### YOUR OBJECTIVE
Whenever an image turns up, omit it and return the remaining data exactly.

———

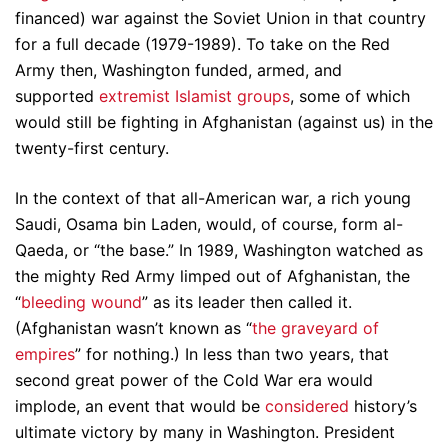
financed) war against the Soviet Union in that country
for a full decade (1979-1989). To take on the Red
Army then, Washington funded, armed, and
supported
extremist Islamist groups
, some of which
would still be fighting in Afghanistan (against us) in the
twenty-first century.
In the context of that all-American war, a rich young
Saudi, Osama bin Laden, would, of course, form al-
Qaeda, or “the base.” In 1989, Washington watched as
the mighty Red Army limped out of Afghanistan, the
“
bleeding wound
” as its leader then called it.
(Afghanistan wasn’t known as “
the graveyard of
empires
” for nothing.) In less than two years, that
second great power of the Cold War era would
implode, an event that would be
considered
history’s
ultimate victory by many in Washington. President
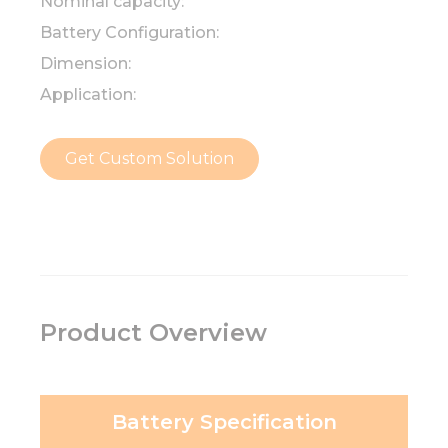
Nominal capacity:
Battery Configuration:
Dimension:
Application:
Get Custom Solution
Product Overview
Battery Specification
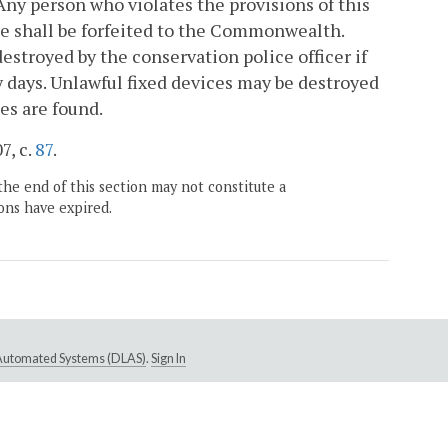
 Any person who violates the provisions of this
ce shall be forfeited to the Commonwealth.
destroyed by the conservation police officer if
y days. Unlawful fixed devices may be destroyed
es are found.
7, c.
87
.
the end of this section may not constitute a
ons have expired.
e Automated Systems (DLAS)
.
Sign In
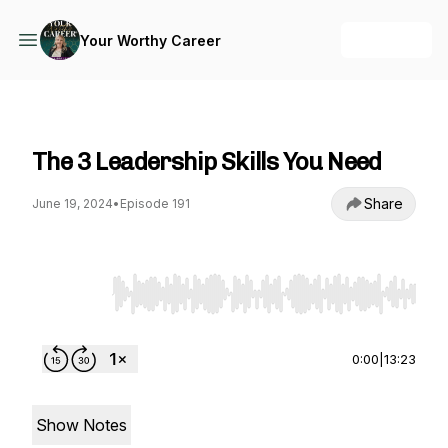
+ Follow
Your Worthy Career
Your Worthy Career
The 3 Leadership Skills You Need
Share
June 19, 2024
•
Episode 191
Use Left/Right to seek, Home/End to jump to st
0:00
|
13:23
Show Notes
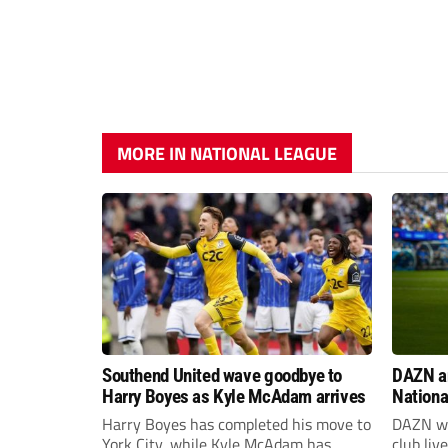
MORE IN NATIONAL LEAGUE
Southend United wave goodbye to
DAZN a
Harry Boyes as Kyle McAdam arrives
Nationa
2026/2
Harry Boyes has completed his move to
DAZN wi
York City, while Kyle McAdam has
club liv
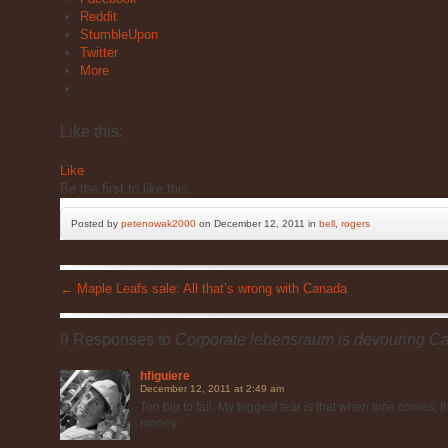
Reddit
StumbleUpon
Twitter
More
Like this:
Like
Be the first to like this.
Posted by
petenowak2000
on December 12, 2011 in
bell
,
rogers
←
Maple Leafs sale: All that’s wrong with Canada
9 Responses to
Corporate lebensraum is devouring C
hfiguiere
December 12, 2011 at 2:49 am
Too big to fail. My biggest fear is that when time comes, 
money.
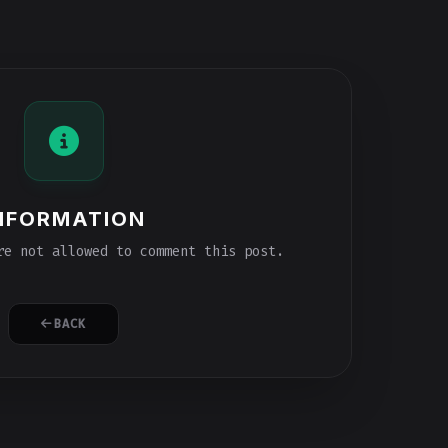
NFORMATION
e not allowed to comment this post.
BACK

———

### ANSWER AREA
financed) war against the Soviet Union in that country
for a full decade (1979-1989). To take on the Red
Army then, Washington funded, armed, and
supported
extremist Islamist groups
, some of which
would still be fighting in Afghanistan (against us) in the
twenty-first century.
In the context of that all-American war, a rich young
Saudi, Osama bin Laden, would, of course, form al-
Qaeda, or “the base.” In 1989, Washington watched as
the mighty Red Army limped out of Afghanistan, the
“
bleeding wound
” as its leader then called it.
(Afghanistan wasn’t known as “
the graveyard of
empires
” for nothing.) In less than two years, that
second great power of the Cold War era would
implode, an event that would be
considered
history’s
ultimate victory by many in Washington. President
Nominal capacity:
Battery Configuration:
Dimension:
Application:
Get Custom Solution
Product Overview
Battery Specification
 Any person who violates the provisions of this
ce shall be forfeited to the Commonwealth.
destroyed by the conservation police officer if
y days. Unlawful fixed devices may be destroyed
es are found.
7, c.
87
.
the end of this section may not constitute a
ons have expired.
e Automated Systems (DLAS)
.
Sign In
+ Follow
Your Worthy Career
Your Worthy Career
The 3 Leadership Skills You Need
Share
June 19, 2024
•
Episode 191
Use Left/Right to seek, Home/End to jump to st
0:00
|
13:23
Show Notes
MORE IN NATIONAL LEAGUE
Southend United wave goodbye to
DAZN a
Harry Boyes as Kyle McAdam arrives
Nationa
2026/2
Harry Boyes has completed his move to
DAZN wi
York City, while Kyle McAdam has
club liv
Reddit
StumbleUpon
Twitter
More
Like this:
Like
Be the first to like this.
Posted by
petenowak2000
on December 12, 2011 in
bell
,
rogers
←
Maple Leafs sale: All that’s wrong with Canada
9 Responses to
Corporate lebensraum is devouring C
hfiguiere
December 12, 2011 at 2:49 am
Too big to fail. My biggest fear is that when time comes, 
money.
NFORMATION
e not allowed to comment this post.
BACK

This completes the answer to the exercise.